The Fil-C project ( https://fil-c.org/ ) seems like a more pragmatic way to deal with C security holes in old, well-loved userspace code. It effectively turns C into a managed language rather than a bare metal one, seems to remove a lot of the impetus to rewrite.
I really like the idea of Fil-C for derisking legacy code, but
- It's not an option for debian core infrastructure until it supports at least the same platforms debian does (arm, riscv, etc) and it currently only supports x86_64.
- It doesn't turn C into a modern language, since it looks like there's active development here getting the productivity benefits of moving away from C is likely still worth it.
If C isn't going away yet, just doing filc for x84_64 might still be a big win as it could catch a lot of stuff at runtime for x84_64 users that can then be fixed for everyone.

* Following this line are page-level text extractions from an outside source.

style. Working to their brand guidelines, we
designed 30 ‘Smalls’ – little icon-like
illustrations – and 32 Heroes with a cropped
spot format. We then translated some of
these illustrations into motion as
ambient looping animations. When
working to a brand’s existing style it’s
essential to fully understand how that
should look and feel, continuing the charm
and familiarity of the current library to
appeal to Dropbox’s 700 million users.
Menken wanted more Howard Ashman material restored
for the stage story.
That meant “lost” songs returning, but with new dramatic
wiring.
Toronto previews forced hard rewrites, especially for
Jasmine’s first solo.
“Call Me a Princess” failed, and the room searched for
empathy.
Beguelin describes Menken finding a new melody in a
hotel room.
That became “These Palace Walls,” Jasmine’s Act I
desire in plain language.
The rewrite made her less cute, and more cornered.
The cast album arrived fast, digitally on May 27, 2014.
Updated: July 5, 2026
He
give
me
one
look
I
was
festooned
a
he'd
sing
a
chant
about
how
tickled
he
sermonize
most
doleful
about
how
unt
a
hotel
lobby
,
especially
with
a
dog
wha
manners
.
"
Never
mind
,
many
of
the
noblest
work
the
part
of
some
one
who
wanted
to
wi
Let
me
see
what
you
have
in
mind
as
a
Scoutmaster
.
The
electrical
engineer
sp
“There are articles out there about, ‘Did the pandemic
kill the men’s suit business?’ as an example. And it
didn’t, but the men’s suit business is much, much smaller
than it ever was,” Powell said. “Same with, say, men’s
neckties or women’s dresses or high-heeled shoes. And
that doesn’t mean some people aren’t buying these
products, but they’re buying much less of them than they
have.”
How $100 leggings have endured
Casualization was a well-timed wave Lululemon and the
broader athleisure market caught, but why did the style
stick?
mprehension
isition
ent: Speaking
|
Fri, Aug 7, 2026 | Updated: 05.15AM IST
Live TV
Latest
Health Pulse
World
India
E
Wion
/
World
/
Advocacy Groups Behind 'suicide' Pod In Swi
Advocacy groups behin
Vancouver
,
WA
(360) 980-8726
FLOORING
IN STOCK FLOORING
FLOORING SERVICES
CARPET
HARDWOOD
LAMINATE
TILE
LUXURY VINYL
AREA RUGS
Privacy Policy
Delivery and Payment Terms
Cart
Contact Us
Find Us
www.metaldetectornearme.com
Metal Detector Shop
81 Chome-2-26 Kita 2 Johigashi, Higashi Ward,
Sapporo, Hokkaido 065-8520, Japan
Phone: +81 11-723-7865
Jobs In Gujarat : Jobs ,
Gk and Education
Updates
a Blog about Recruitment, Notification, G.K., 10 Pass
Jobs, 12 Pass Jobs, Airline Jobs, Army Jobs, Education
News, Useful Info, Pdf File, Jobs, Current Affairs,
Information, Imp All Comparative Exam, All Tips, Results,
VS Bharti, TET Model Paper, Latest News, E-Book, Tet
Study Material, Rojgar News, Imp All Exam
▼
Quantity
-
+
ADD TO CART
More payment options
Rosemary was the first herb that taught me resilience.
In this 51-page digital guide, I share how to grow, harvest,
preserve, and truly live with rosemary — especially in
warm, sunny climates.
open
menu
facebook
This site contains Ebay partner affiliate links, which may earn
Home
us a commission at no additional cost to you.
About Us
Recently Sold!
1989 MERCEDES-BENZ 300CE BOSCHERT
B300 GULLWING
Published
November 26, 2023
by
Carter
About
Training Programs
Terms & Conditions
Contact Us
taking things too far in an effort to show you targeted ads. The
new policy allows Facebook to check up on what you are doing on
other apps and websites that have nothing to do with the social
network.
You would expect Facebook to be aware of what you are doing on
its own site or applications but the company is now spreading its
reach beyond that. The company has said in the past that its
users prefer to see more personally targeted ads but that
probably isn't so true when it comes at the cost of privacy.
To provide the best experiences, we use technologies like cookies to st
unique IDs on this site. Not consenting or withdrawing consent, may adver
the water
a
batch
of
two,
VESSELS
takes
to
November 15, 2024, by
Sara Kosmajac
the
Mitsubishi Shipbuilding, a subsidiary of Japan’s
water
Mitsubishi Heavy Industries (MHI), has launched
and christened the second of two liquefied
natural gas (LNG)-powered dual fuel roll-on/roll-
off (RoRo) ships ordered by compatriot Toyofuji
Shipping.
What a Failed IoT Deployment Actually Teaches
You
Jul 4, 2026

Given that a few languages from similar timeframe are still around, even if with fewer users, it is guaranteed to stay around as long as current computing models stay relevant.
If you're single platform (Fil-C is x86-64 only), if the program is finished (Fil-C doesn't magically make maintaining a C project any easier to handle) and if performance isn't relevant (Fil-C is and despite its originator's confidence always will be bigger and slower than what you have today) then I agree.
Making core package infrastructure 10x slower doesn't seem especially pragmatic.
The author's benchmarks suggest 10× would be a pathological case!
But even so - what price correct & secure software? We all lost a tonne of performance overnight when we applied the first Meltdown and Spectre workarounds. This doesn't seem much different.
We have an alternative that isn't 10x slower, and comes with many other benefits (Rust). The only cost is losing hardware support for some very obsolete and very unpopular platforms. (Nevermind that Fil-C's hardware support is narrower than Rust's.)
Rust doesn't automatically add memory safety to all existing C code, which will need to be maintained for decades, Fil-C nearly does and its still early days.
> We have an alternative that isn't 10x slower, and comes with many other benefits
Anyone involved with development around a fruity company would say Swift ;)
I don't get the impression the Swift team is especially interested in use cases outside of OS X and iOS. (The context here is Debian.)
There seems to be a push to get Swift outside of just Apples platforms, namely Linux and Android support and backend micro service developnent.